◆ **BAGIAN DOKUMEN**:
━━━━━━━━

Memahami secara lebih akurat dan objektif dengan argumen
yang kuat tentang kedua tema diatas juga sangatlah penting, apalagi ketika kita
dihadapkan dengan banyaknya perbedaan pendapat di kalangan para Ulama seputar
kedua tema tersebut.
Dalam tulisan ini, kami berupaya untuk memaparkan
perbedaan pendapat di kalangan Ulama seputar kedua tema tersebut, dengan menghadirkan
setiap argumentasi yang dimilikinya, sebagaimana dibahas juga sisi kekuatan dan
sisi kelemahan dari setiap argumentasi yang ditampilkan oleh setiap pendapat,
dengan harapan sebuah pendapat yang lebih akurat dan objektif dapat kami
tampilkan dalam tulisan ini.

━━━━━━━━

◆ **MATERI YANG DIBERIKAN**:
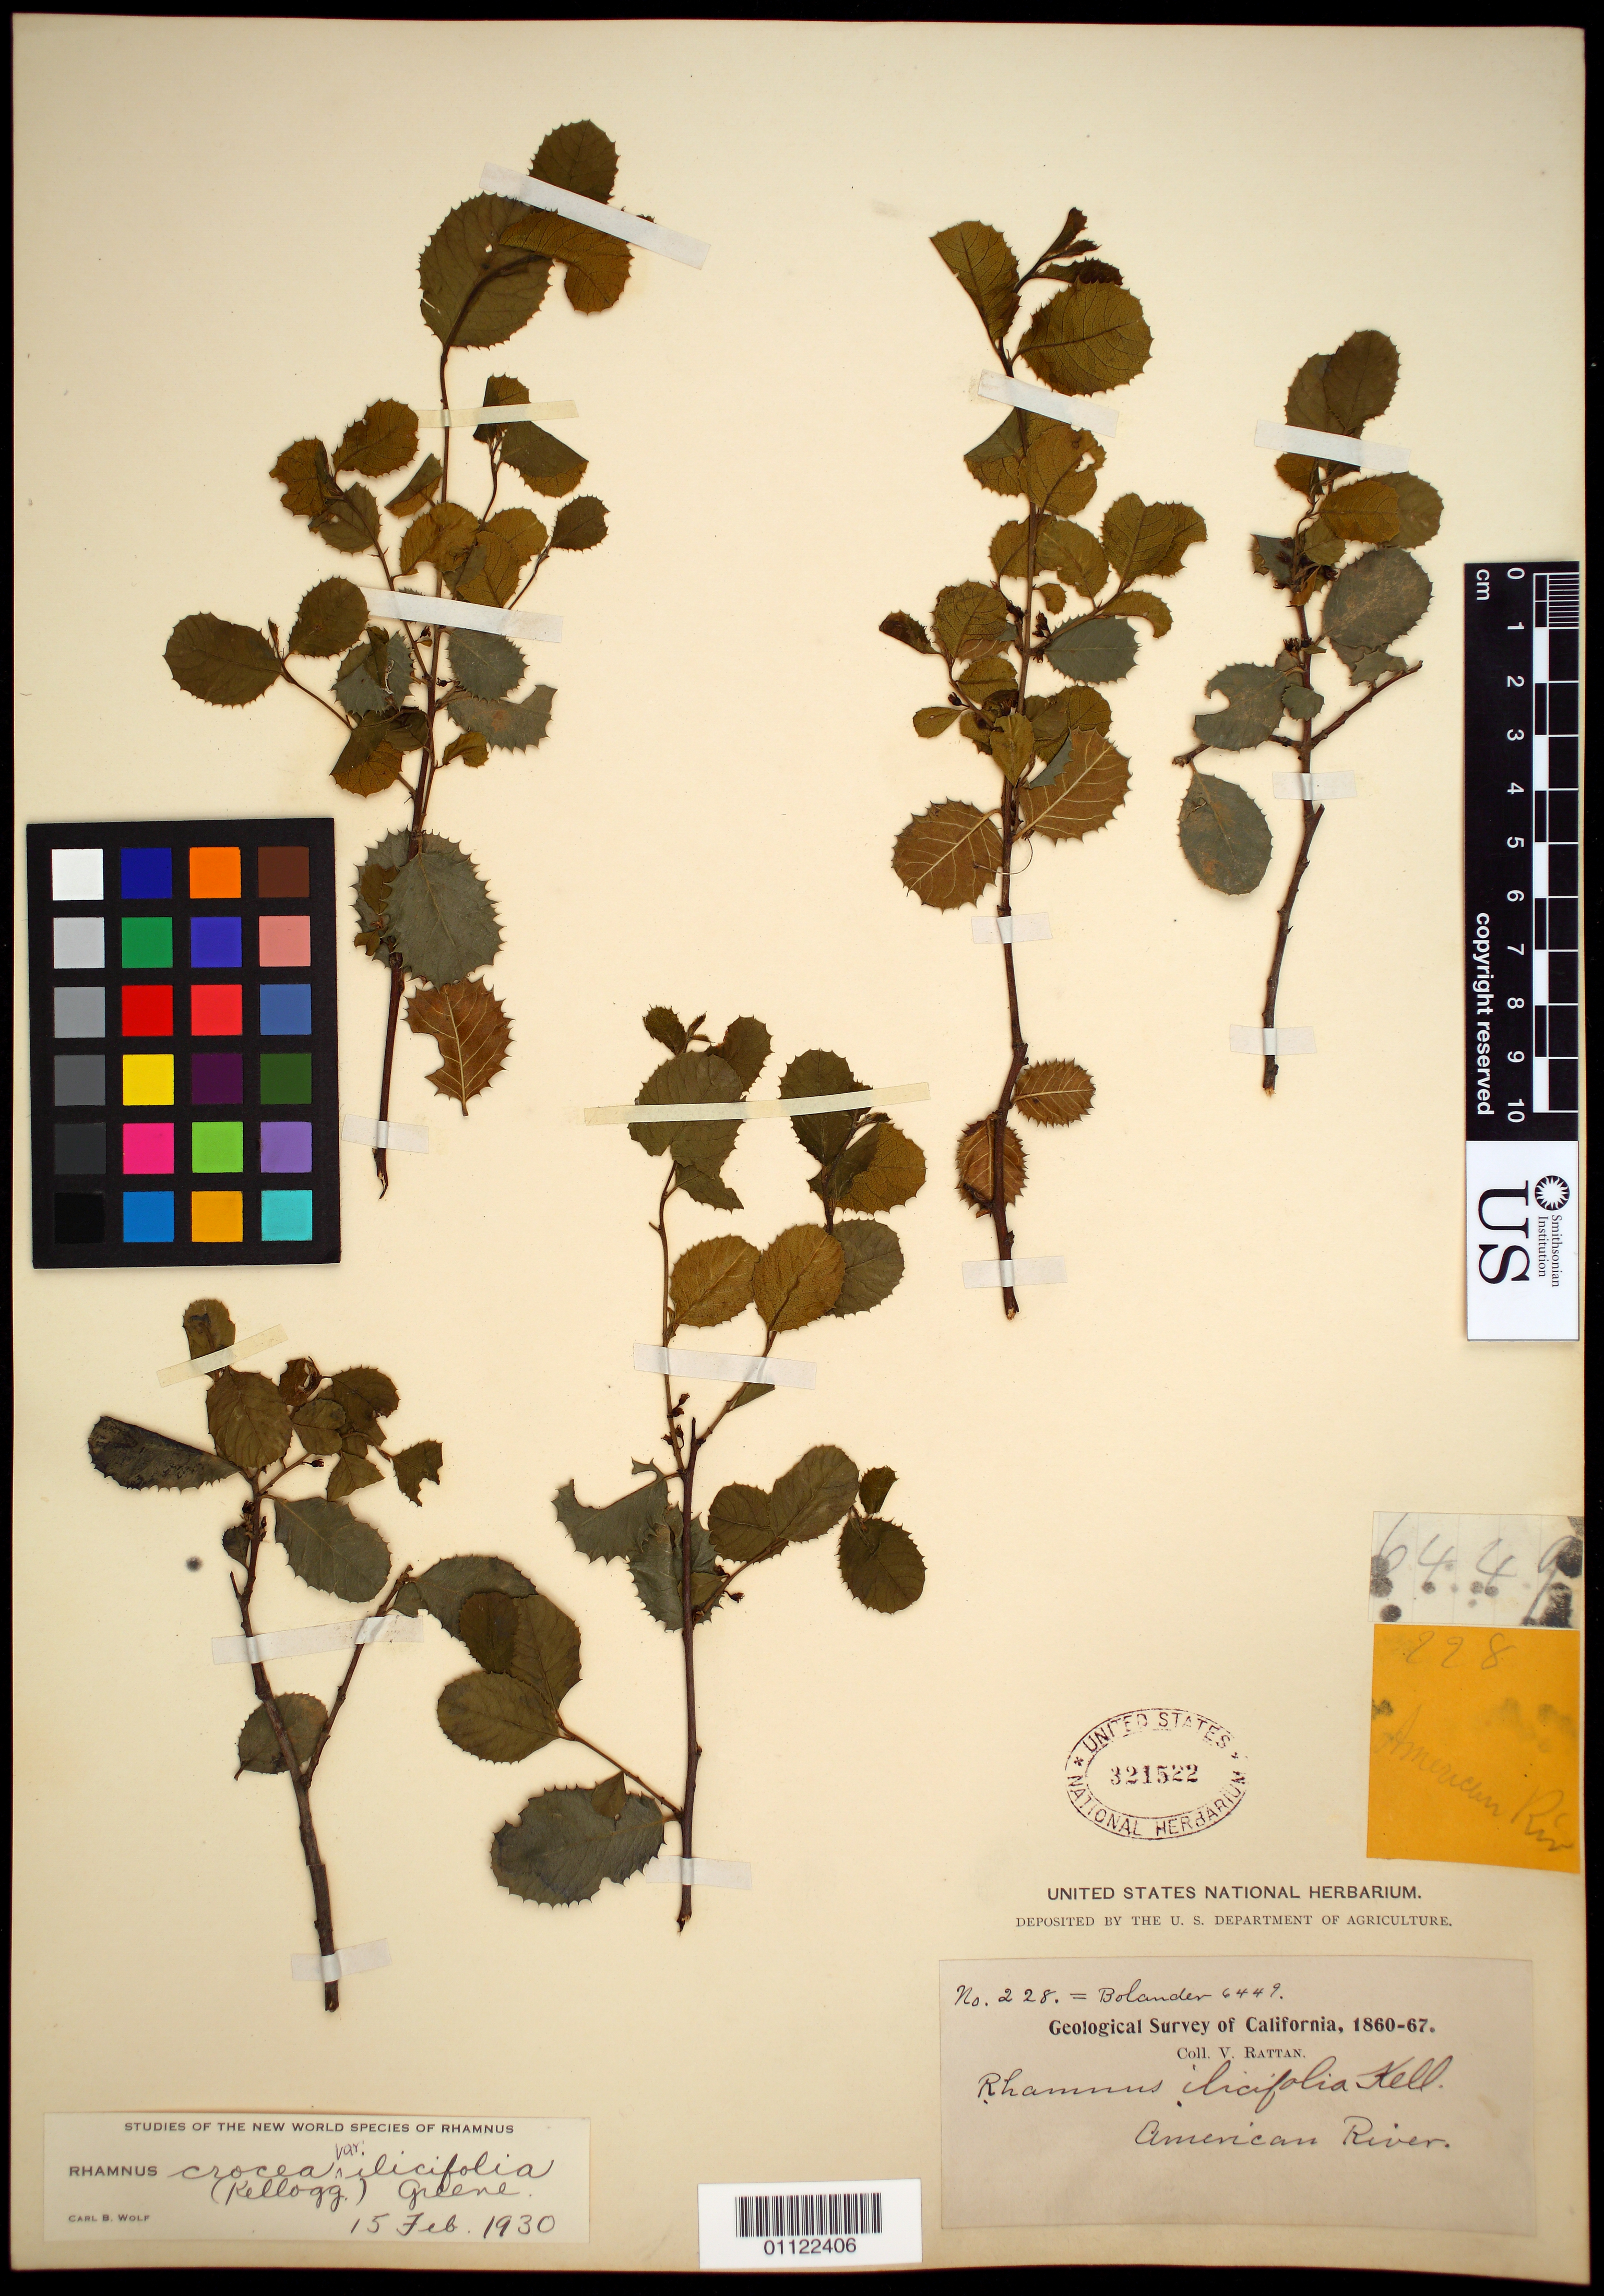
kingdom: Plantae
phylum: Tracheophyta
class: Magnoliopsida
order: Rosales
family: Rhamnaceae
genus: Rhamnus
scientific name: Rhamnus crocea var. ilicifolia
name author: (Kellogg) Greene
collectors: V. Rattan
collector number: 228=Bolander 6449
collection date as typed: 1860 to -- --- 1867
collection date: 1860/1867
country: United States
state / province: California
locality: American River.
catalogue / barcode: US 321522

━━━━━━━━

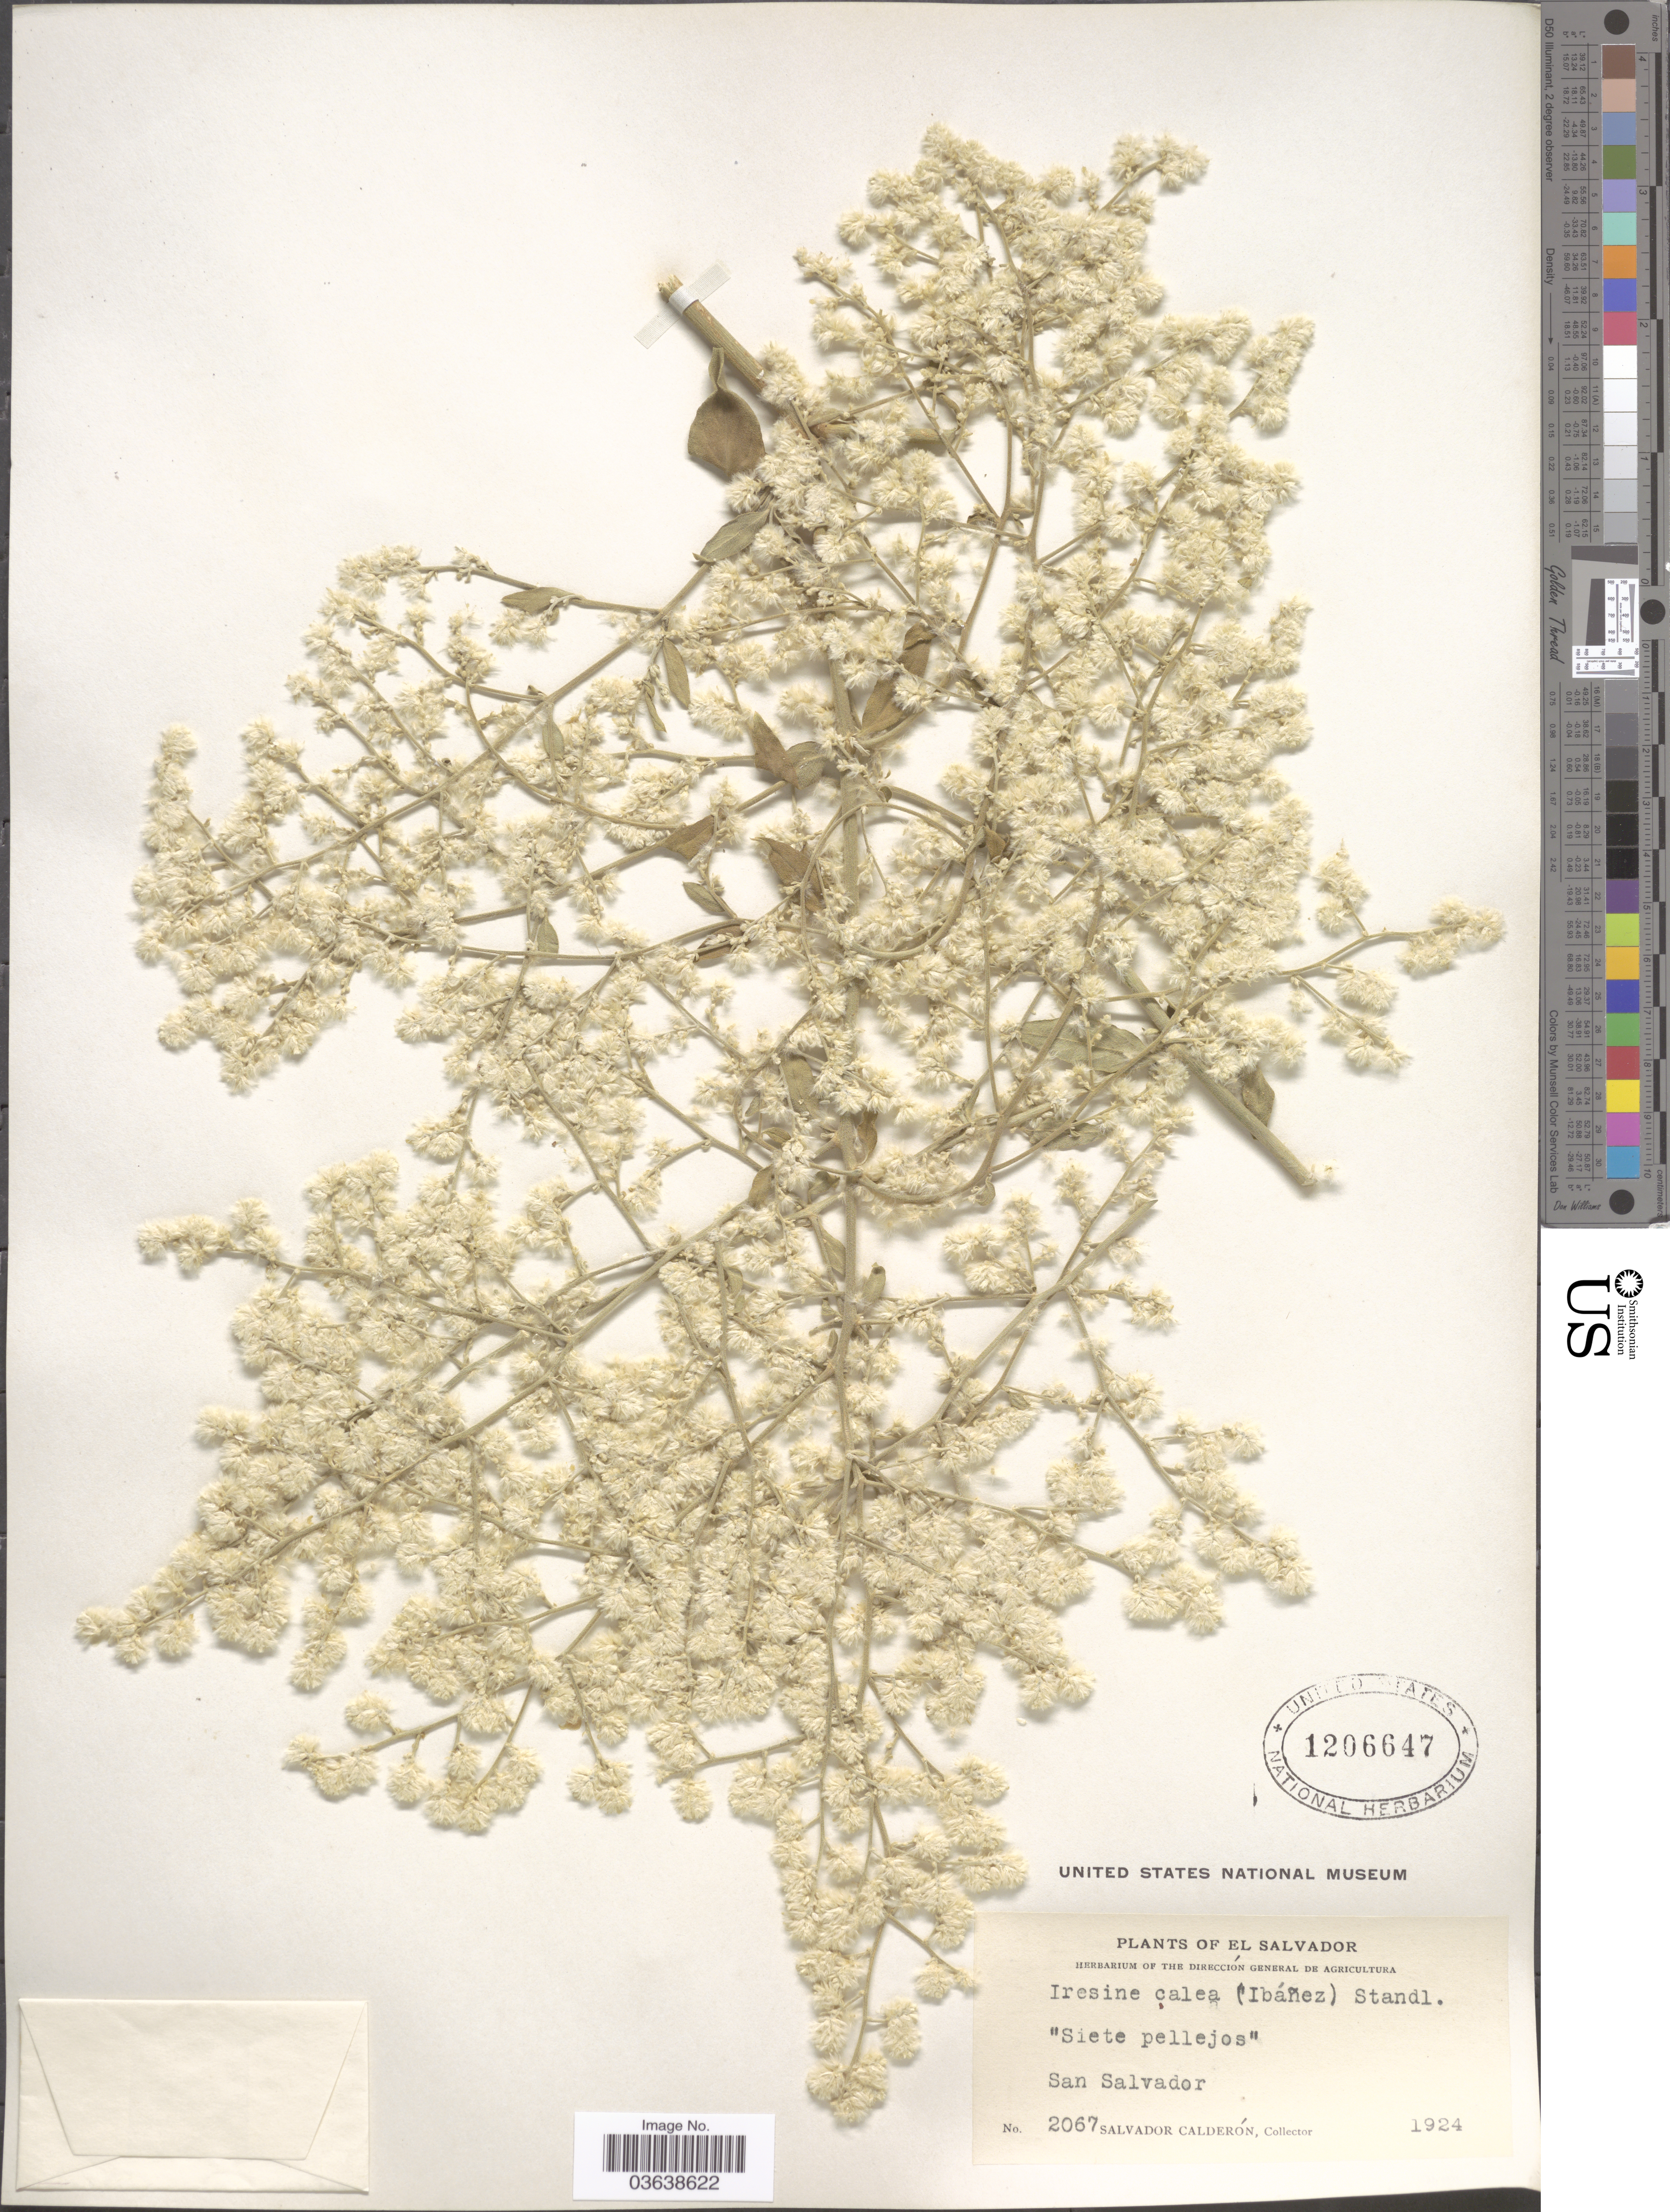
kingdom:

━━━━━━━━

◆ **PETUNJUK LATIHAN**: Lanjutkan tulisan tentang perbedaan pendapat para Ulama ini dari titik terakhirnya. Materi tersebut tidak diperlukan untuk mengerjakan latihan ini.

◆ **JAWABAN**:
Demikian, semoga tulisan singkat ini dapat memberikan
kontribusi kepada para pembacanya, dalam memperluas wawasan seputar perbedaan
Ulama tentang kadar dan objek kemu'jizatan Al Qur'an, dan memahami hakekat
keduanya dengan berlandaskan argumentasi yang kuat, sehingga dapat berimplikasi
kepada perolehan sebuah pemahaman yang utuh dalam memahami kemu'jizatan Al
Qur'an.
Kadar Kemu'jizatan Al Qur'an
Dalam konteks diatas, kita dapatkan Al Baqilani memiliki
pendapat yang selaras dengan madzhab Asy'ariyah, dan mengambil pendapat Imamnya
"Abu Hasan Al Asy'ari" yang mengatakan, "Sesungguhnya kadar
terkecil dari kemu'jizatan Al Qur'an adalah satu surah baik pendek maupun
panjang, atau yang seukuran dengannya". Hal ini dikarenakan tidak adanya bukti
kuat akan ketidakmampuan komunitas arab untuk melawan dalam kadar yang kurang
dari seukuran surah terpendek dalam Al Qur'an.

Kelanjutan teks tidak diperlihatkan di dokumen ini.